Young people will be placed at the centre of discussions about their education, thanks to the imminent creation of a national student council.

The initiative, which was proposed by the NSW Minister’s Student Council, known as the DOVES, was accepted yesterday at the Education Ministers Meeting.

Minister for Education and Early Learning Sarah Mitchell said she was proud to see a NSW-led student proposal shine on the national stage.

“The DOVES have helped shape some of our key education policies in NSW, including reviews into consent education and the curriculum,” Ms Mitchell said.

“Now thanks to their advocacy, school students across Australia will have the opportunity to have their say on what matters to them.”

Ms Mitchell said a national student council will fill a similar gap she identified in NSW, which led to the creation of the DOVES.

“While there are existing national forums that convey the views of teachers, principals, parents and unions, there is currently no forum for students to directly engage with the nation’s education ministers,” she said.

“For the first time, the student voice will be heard loud and clear on the national stage.”

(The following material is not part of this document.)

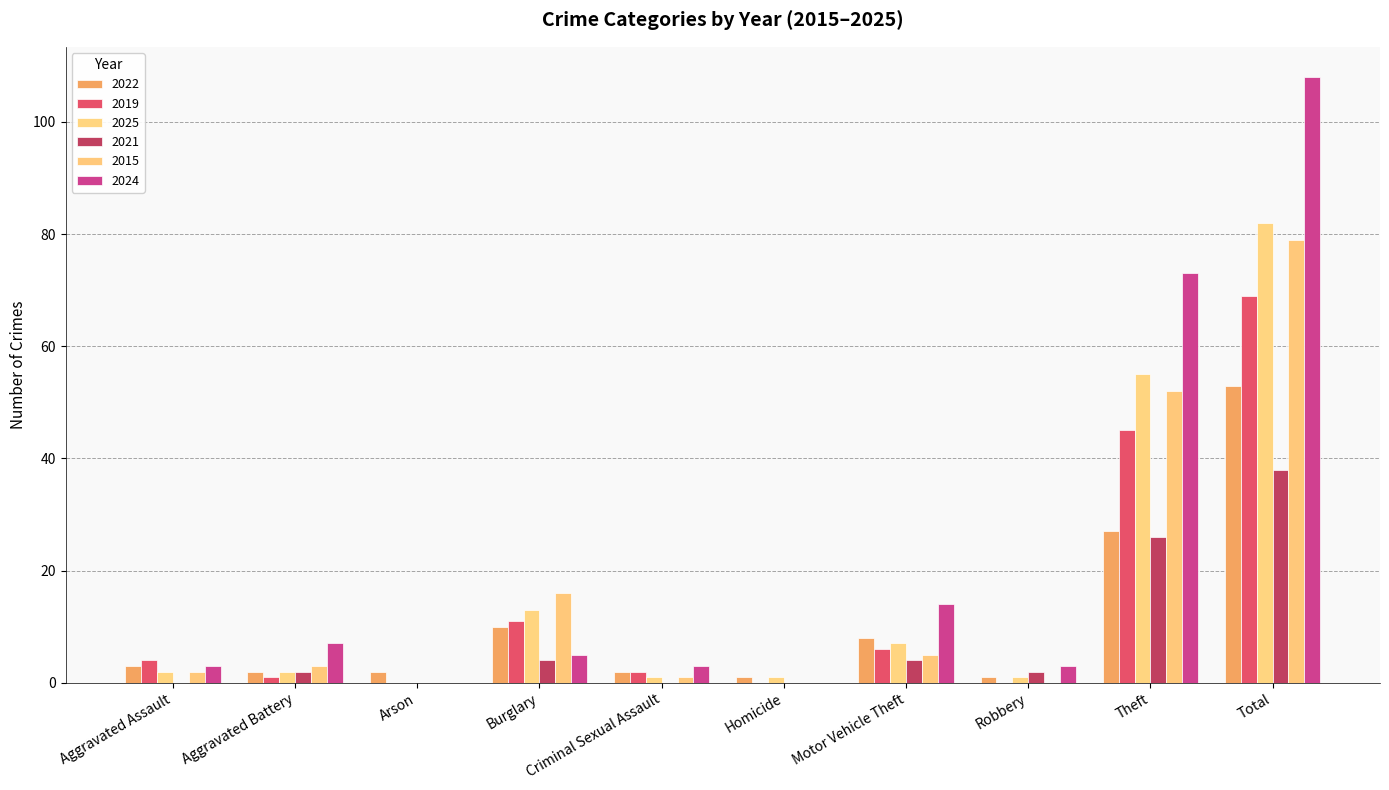

Count the number of data series in this chart.

6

DOVES council member Yousef Nabizadeh, who is in Year 11 at Arthur Phillip High School, said he was looking forward to students having a national voice.

“With a national DOVES council in place student voices will finally be heard and positive changes will be made to help young people today,” he said.

The final plans for a national student council will be presented at the national Education Ministers Meeting in December.

The NSW DOVES student council was established in 2019. It includes 27 student representatives from nine educational directorates across the state. The group meets with the NSW Education Minister twice a term, as well as at her request on specific matters.